## [ENTRIES SHOWN]

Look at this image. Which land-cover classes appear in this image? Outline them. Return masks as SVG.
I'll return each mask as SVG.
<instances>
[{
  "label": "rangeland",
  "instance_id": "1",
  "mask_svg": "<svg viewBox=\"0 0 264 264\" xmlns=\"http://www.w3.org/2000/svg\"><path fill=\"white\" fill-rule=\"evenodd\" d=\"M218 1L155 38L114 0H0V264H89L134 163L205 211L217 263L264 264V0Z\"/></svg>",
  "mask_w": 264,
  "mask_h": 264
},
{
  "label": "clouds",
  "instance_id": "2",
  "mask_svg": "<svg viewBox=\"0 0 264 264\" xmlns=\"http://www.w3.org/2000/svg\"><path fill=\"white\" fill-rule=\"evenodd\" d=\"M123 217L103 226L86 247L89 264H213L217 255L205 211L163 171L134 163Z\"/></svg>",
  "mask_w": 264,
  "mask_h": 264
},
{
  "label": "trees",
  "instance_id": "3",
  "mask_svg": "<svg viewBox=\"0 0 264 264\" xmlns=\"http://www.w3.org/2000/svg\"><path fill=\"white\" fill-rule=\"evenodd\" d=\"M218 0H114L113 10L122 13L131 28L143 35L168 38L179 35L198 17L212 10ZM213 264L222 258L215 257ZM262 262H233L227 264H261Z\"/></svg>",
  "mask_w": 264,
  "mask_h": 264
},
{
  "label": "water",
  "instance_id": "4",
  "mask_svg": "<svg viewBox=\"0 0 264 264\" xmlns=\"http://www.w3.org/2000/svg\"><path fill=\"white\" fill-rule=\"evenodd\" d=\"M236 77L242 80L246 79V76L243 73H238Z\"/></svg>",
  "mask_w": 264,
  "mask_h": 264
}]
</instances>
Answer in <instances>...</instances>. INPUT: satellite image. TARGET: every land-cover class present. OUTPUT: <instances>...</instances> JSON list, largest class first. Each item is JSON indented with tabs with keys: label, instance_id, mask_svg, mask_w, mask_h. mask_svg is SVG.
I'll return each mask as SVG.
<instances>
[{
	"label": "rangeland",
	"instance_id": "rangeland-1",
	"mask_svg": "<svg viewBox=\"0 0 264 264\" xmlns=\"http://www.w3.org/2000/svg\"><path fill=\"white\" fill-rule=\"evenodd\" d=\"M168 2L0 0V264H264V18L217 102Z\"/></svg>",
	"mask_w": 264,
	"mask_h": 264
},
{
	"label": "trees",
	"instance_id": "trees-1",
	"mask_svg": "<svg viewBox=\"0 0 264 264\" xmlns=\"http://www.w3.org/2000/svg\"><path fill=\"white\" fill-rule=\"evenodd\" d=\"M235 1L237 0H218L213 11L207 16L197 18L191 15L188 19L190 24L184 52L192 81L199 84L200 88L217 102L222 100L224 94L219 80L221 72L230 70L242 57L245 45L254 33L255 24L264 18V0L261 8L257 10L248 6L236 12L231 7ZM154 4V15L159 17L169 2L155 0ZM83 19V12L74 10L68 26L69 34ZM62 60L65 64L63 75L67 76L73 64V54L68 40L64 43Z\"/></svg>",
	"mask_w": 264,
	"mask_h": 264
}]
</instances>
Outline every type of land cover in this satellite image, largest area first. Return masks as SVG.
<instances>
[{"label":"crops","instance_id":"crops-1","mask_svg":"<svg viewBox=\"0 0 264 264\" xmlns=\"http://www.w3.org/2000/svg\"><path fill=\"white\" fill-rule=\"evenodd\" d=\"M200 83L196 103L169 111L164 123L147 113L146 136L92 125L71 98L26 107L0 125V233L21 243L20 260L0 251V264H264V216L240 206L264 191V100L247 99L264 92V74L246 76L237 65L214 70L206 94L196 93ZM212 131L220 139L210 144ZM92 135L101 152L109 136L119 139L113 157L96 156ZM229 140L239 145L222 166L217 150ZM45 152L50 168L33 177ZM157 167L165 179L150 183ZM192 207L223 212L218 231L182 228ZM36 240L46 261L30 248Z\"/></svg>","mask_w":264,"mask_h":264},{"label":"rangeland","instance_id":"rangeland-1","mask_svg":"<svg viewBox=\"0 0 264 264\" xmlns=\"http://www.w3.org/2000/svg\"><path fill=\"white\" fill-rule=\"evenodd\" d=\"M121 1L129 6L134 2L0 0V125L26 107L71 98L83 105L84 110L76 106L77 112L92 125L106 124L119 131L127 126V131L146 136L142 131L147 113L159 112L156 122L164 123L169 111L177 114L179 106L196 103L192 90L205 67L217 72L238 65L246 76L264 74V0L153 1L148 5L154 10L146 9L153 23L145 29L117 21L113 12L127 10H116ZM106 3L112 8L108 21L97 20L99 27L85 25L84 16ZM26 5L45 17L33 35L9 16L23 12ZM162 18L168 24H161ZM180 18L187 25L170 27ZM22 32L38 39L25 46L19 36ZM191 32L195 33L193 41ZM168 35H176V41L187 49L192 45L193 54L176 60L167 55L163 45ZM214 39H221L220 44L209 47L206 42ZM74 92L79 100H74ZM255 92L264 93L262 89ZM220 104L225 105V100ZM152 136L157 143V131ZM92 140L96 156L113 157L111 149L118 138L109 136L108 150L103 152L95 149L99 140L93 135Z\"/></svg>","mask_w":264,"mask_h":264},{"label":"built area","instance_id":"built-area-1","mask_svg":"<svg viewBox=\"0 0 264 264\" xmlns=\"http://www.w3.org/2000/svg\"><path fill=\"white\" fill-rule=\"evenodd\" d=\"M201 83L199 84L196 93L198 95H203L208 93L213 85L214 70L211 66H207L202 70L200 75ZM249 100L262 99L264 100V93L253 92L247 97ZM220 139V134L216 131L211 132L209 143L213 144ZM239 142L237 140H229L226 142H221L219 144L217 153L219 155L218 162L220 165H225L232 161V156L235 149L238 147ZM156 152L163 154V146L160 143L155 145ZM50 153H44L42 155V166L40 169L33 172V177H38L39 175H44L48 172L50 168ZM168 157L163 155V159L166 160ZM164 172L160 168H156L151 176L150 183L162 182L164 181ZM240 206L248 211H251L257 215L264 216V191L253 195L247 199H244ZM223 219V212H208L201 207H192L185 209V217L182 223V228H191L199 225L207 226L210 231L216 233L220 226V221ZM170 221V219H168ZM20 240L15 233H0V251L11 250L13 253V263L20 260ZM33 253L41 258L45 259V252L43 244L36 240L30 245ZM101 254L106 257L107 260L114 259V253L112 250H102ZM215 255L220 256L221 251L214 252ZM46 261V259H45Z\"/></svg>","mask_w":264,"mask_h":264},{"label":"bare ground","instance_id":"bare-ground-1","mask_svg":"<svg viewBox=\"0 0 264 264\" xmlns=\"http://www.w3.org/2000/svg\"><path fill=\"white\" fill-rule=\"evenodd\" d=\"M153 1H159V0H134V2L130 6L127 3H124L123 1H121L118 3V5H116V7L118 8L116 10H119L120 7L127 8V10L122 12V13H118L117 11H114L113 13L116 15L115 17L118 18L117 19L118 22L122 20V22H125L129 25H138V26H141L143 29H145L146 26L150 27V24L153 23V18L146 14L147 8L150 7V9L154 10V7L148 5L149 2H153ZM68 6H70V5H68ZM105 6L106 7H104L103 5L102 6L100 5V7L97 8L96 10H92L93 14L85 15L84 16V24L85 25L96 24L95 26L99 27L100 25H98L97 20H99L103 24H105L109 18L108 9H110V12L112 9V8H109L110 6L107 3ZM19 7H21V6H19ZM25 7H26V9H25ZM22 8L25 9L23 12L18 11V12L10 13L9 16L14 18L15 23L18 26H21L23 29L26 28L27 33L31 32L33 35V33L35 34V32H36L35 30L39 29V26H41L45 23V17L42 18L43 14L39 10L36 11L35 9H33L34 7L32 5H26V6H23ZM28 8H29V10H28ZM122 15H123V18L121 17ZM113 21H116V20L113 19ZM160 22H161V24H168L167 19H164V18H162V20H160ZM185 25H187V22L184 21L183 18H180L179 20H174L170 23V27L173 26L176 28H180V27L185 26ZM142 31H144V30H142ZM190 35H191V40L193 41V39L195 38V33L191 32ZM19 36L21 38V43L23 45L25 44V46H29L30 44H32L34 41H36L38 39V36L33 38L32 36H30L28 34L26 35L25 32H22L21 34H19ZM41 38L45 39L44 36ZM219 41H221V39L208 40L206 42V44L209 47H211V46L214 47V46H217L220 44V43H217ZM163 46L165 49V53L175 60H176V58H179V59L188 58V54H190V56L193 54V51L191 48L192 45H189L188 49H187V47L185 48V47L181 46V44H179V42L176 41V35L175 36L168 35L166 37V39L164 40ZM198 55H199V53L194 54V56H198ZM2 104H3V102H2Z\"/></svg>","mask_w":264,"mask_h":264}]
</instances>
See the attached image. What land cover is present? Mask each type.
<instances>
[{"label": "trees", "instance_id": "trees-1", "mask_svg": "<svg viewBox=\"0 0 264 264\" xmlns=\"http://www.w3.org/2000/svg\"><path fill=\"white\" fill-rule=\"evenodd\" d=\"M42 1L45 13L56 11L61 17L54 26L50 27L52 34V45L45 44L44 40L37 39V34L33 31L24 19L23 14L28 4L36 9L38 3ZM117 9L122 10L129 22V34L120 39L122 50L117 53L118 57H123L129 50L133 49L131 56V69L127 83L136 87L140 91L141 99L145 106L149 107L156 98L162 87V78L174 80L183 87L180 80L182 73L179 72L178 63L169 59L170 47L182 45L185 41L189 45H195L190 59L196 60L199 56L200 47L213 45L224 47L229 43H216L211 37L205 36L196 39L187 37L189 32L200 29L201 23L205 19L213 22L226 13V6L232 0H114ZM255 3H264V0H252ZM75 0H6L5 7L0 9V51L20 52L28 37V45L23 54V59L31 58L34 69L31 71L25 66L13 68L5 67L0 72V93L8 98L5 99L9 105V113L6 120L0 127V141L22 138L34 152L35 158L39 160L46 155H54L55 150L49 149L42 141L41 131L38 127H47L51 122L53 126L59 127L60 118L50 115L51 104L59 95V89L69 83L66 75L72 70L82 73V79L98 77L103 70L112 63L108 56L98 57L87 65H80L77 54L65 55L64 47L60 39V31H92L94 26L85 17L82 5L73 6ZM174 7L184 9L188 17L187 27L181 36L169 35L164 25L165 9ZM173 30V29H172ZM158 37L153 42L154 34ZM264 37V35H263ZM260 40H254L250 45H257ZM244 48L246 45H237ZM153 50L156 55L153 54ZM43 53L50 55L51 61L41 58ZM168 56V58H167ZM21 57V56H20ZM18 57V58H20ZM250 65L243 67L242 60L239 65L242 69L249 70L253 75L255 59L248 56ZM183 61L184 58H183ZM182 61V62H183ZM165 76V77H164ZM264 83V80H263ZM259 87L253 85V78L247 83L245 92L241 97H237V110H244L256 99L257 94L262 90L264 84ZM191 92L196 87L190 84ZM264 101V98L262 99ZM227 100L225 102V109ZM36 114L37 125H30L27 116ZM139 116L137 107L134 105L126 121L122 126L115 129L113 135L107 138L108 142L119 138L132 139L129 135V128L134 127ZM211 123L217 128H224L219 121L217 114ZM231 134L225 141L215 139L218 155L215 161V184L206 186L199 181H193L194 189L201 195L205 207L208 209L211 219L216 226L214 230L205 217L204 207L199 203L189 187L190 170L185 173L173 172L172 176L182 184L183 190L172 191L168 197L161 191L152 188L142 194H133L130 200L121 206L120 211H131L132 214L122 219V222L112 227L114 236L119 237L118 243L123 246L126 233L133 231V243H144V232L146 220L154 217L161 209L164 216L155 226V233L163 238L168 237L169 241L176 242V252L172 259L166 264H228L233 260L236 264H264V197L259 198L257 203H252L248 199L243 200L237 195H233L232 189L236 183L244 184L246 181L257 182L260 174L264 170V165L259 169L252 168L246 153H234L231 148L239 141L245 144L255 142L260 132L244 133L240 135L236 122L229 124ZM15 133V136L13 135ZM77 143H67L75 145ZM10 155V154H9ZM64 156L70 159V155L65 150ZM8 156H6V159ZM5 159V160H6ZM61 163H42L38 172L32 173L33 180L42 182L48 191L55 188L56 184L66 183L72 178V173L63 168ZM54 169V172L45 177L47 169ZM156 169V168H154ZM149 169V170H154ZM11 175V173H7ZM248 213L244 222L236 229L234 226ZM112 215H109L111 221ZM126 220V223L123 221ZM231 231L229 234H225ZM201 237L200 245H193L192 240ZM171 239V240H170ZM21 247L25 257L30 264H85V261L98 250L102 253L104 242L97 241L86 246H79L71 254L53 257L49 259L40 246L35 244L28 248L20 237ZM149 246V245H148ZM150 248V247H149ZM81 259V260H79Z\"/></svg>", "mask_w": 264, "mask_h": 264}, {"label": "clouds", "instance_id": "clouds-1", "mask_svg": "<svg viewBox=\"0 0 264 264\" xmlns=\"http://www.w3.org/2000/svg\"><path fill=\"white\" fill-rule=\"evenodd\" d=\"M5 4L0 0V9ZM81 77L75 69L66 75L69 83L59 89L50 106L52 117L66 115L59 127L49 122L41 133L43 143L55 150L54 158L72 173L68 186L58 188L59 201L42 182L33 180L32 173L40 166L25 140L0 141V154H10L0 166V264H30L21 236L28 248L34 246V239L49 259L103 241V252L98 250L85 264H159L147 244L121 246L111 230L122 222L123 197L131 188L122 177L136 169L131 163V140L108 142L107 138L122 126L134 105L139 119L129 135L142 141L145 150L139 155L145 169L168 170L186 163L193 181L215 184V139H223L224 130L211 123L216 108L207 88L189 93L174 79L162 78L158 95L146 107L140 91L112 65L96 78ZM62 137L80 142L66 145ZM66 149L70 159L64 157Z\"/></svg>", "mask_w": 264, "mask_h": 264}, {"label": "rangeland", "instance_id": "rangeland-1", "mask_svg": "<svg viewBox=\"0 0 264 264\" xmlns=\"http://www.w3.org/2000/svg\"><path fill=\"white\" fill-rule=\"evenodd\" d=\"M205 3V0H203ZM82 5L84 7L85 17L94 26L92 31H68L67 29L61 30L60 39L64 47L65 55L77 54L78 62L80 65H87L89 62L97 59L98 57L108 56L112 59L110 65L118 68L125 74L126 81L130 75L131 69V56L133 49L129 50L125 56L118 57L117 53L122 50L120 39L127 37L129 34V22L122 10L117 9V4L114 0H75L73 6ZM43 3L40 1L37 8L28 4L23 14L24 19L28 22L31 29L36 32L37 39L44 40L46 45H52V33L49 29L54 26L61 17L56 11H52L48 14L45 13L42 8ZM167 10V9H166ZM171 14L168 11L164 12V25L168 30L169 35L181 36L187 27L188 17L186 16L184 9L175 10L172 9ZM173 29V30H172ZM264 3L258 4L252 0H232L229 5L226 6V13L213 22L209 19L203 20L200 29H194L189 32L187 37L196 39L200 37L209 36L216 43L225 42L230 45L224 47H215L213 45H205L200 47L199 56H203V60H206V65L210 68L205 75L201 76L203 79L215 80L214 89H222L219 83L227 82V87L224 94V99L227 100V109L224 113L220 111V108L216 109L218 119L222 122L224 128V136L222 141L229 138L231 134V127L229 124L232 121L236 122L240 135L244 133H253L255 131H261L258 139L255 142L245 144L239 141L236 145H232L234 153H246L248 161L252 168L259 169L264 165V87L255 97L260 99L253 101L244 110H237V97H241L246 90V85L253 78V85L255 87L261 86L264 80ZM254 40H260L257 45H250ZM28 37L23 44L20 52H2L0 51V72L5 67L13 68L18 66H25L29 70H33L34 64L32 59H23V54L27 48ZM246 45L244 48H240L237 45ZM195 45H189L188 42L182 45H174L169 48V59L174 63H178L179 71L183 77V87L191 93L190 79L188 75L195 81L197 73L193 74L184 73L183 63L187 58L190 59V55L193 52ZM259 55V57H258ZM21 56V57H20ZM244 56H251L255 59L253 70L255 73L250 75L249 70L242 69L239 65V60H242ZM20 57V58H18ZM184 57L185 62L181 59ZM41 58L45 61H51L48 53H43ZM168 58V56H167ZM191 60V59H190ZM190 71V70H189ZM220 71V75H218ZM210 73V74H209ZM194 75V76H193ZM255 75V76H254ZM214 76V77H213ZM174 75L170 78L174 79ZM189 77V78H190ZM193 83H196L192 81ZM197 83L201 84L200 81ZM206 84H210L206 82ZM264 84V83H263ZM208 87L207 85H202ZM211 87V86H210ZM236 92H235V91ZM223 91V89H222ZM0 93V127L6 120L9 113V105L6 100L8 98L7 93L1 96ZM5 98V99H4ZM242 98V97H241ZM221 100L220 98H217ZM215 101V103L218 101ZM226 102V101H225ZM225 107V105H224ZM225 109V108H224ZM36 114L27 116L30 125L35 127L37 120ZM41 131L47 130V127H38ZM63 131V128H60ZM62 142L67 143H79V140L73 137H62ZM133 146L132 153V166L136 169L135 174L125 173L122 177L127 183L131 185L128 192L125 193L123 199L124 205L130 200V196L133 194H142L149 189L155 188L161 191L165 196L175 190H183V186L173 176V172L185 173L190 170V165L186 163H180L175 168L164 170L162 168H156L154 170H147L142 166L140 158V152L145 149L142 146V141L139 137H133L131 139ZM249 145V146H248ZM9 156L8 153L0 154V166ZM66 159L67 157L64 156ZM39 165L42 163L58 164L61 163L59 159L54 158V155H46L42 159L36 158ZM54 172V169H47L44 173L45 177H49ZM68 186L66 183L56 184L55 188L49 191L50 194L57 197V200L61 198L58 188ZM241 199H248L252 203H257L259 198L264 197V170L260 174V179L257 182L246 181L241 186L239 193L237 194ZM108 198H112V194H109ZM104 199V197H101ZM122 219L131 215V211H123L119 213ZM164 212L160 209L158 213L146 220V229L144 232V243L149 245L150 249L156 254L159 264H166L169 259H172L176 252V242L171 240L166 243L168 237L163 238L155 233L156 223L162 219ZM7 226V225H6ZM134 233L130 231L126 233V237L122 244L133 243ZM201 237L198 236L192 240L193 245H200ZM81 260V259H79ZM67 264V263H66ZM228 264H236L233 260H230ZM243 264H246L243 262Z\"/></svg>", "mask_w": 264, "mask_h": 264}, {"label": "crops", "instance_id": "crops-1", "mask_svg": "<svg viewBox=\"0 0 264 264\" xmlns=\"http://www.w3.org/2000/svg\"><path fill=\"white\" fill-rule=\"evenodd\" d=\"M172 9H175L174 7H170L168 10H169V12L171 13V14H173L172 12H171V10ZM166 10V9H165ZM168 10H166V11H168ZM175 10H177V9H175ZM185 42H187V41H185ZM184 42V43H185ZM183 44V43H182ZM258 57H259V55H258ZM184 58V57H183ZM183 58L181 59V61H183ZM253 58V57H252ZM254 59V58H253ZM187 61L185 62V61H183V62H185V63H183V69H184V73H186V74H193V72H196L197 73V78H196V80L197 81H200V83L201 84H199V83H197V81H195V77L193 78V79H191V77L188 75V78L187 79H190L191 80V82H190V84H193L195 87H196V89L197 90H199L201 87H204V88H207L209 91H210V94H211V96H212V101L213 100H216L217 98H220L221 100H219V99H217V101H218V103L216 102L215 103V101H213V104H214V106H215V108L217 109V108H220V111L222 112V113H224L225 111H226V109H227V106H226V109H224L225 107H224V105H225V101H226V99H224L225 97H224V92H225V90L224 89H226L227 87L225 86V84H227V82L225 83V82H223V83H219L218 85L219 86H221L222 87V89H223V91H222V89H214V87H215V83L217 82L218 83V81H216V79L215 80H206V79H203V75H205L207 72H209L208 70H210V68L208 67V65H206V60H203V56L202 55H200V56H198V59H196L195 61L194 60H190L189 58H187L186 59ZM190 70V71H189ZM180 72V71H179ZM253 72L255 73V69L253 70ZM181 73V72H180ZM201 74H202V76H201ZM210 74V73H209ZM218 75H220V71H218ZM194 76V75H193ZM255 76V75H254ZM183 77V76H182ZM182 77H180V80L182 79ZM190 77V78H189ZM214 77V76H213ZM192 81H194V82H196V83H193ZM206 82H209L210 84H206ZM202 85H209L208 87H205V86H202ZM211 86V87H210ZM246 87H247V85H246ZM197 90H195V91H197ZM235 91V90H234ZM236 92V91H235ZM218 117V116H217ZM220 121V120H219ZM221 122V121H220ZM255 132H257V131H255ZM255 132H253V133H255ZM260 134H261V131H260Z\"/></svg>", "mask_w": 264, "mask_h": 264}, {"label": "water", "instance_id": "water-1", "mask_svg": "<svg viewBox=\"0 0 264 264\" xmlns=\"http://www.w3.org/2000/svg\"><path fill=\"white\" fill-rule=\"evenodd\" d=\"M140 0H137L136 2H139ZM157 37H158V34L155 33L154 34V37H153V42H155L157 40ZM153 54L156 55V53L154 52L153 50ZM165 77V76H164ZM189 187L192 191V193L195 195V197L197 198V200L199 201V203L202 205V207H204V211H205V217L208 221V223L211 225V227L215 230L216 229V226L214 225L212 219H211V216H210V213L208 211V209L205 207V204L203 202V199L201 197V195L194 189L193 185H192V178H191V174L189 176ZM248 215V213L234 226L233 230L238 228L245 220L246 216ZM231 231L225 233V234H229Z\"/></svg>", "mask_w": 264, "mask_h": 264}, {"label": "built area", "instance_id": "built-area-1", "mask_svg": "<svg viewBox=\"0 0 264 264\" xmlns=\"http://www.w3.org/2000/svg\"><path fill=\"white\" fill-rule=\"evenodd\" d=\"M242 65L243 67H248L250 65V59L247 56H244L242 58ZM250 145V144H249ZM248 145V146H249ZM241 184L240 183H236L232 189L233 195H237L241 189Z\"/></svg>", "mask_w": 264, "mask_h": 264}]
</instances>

## [PROBLEM DETAILS]
Swap "land-cover" for "ground-cover" in the part of the items that runs from the start through the line containing "0H114L113 10L122 13L131", and give that part again with nothing else changed.

## [REPLY TO THE EXERCISE]
Look at this image. Which ground-cover classes appear in this image? Outline them. Return masks as SVG.
I'll return each mask as SVG.
<instances>
[{
  "label": "rangeland",
  "instance_id": "1",
  "mask_svg": "<svg viewBox=\"0 0 264 264\" xmlns=\"http://www.w3.org/2000/svg\"><path fill=\"white\" fill-rule=\"evenodd\" d=\"M218 1L155 38L114 0H0V264H89L134 163L205 211L217 263L264 264V0Z\"/></svg>",
  "mask_w": 264,
  "mask_h": 264
},
{
  "label": "clouds",
  "instance_id": "2",
  "mask_svg": "<svg viewBox=\"0 0 264 264\" xmlns=\"http://www.w3.org/2000/svg\"><path fill=\"white\" fill-rule=\"evenodd\" d=\"M123 217L103 226L86 247L89 264H213L217 255L205 211L163 171L134 163Z\"/></svg>",
  "mask_w": 264,
  "mask_h": 264
},
{
  "label": "trees",
  "instance_id": "3",
  "mask_svg": "<svg viewBox=\"0 0 264 264\" xmlns=\"http://www.w3.org/2000/svg\"><path fill=\"white\" fill-rule=\"evenodd\" d=\"M218 0H114L113 10L122 13L131 28L143 35L168 38L179 35L198 17L212 10ZM213 264L222 258L215 257ZM262 262H233L227 264H261Z\"/></svg>",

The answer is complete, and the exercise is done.